Bennett’s has one of the best fish and chips in the area (conveniently located next to The Kings Arms). Bennett’s Fish & Chips is a fan favourite because it has been in operation for 32 years. It is also some of the best fish and chips I have tasted in a long time. Opt for a medium size unless you have an insatiable appetite.
#5 Walk around Portland Bill Lighthouse
While traveling to Portland Bill Lighthouse, along Chesil Beach, and by a winding, mountainous road, the scenic drive is a destination in itself. The stunning cliff background and stormy clouds made this even more striking.
For nearly five centuries, the lighthouse itself, which is 41m (135ft) tall, has been protecting the marina. There is a museum in the structure that provides an informative and comprehensive history of the building and the lighthouse keepers, and it is also possible to climb the 153 steps to the lantern room for some outstanding views of the Jurassic Coast.
Make sure you give yourself time to explore the rocks, the thundering waves, and the sea air around the lighthouse.
#6 Discover Weymouth’s ruins
Make a trip to Church Ope Bay, a secluded bathing cove near the town of Wakeham. The path to the cove leads you underneath the 15th-century arch bridge of Rufus Castle Ruins. There is a picturesque cobbled route that leads you from the cove to the main road, which is hidden among ancient gravestones and colorful wildflowers.
To add to the list of additional recommended destinations, you may also check out the ruined Sandsfoot Castle that sits on the cliffs along the Rodwell Trail. Henry VIII ordered the construction of the artillery fort, but by the early 18th century it had fallen into ruin.
#7 Zoom along the water on the wildlife RIB tour
Nothe Fort and the Georgian coastline can also be seen on a boat tour of Weymouth Harbour.
Our crewmates from Weymouth Bay Rib Charters and I signed up for an hour-long RIB tour, and we immediately set out to sail around the enormous cruise ships, including the true monster called Norwegian Bliss, where we waved happily to the passengers on board. Weymouth’s two resident dolphins, both randomly named Gary, are on the trip. It was entertaining, but unfortunately, there were no Garys in attendance.
#8 Meet the penguins at Weymouth SEA LIFE Adventure Park
If you’re as much of a fan of penguins and seals as I am, then you should go to Weymouth SEA LIFE Adventure Park in Dorset for a morning. Fairy penguins and Humboldt Penguins reside in the middle of the ice; as adorable as they are, they have never let me down in terms of cuteness.
One of the newest features is the blue-spotted stingrays in the Tropical Lagoon, which are in the middle of the center.
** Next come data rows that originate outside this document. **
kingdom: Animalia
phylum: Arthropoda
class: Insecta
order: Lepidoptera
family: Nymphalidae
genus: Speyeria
It was a lot of fun spending time at the Shipwreck region, where there were sea goblins, spotted seductive shrimp, and upside-down jellyfish.
#9 Visit one of the UK’s coolest cocktail bars
While there are several quality pubs and bars in Weymouth, the PlayYard Cocktail Bar on St Thomas Street provides a notch above the rest.
Flowery decor that features multiple blooming trees, local artwork, and a ceiling pattern with a geometric motif added; the bar also opened in the wake of the epidemic and was a hit with the villagers ever since.
Their cocktails rely on scientific trickery to make the liquids bubble and smoke.
After sampling various rum-based cocktails, we found the Volcano Rum-Strawberry Volcano to be our favorite. Tasty, and critically, not too sugary.
Most cocktails cost about £8, are plentiful in both flavor and quantity, and are served in various sized glasses.
#10 Tuck into a great British curry at Shalims
There’s no better way to enjoy a curry than dining at Shalims. A mouth-watering buffet of classic curries and chef specials is served at the British Indian curry eatery that opened in 2000 on Commercial Road.
The place was crowded on a Monday night, so we dined there. I went with the Balti Special Masala’s saffron rice and was totally blown away by the flavors. I see a large smile on my husband’s face, and he appears to have enjoyed the Laal Maas, spicy lamb curry with ginger and garlic. We arrived at Weymouth, and it was the perfect way to end our time there.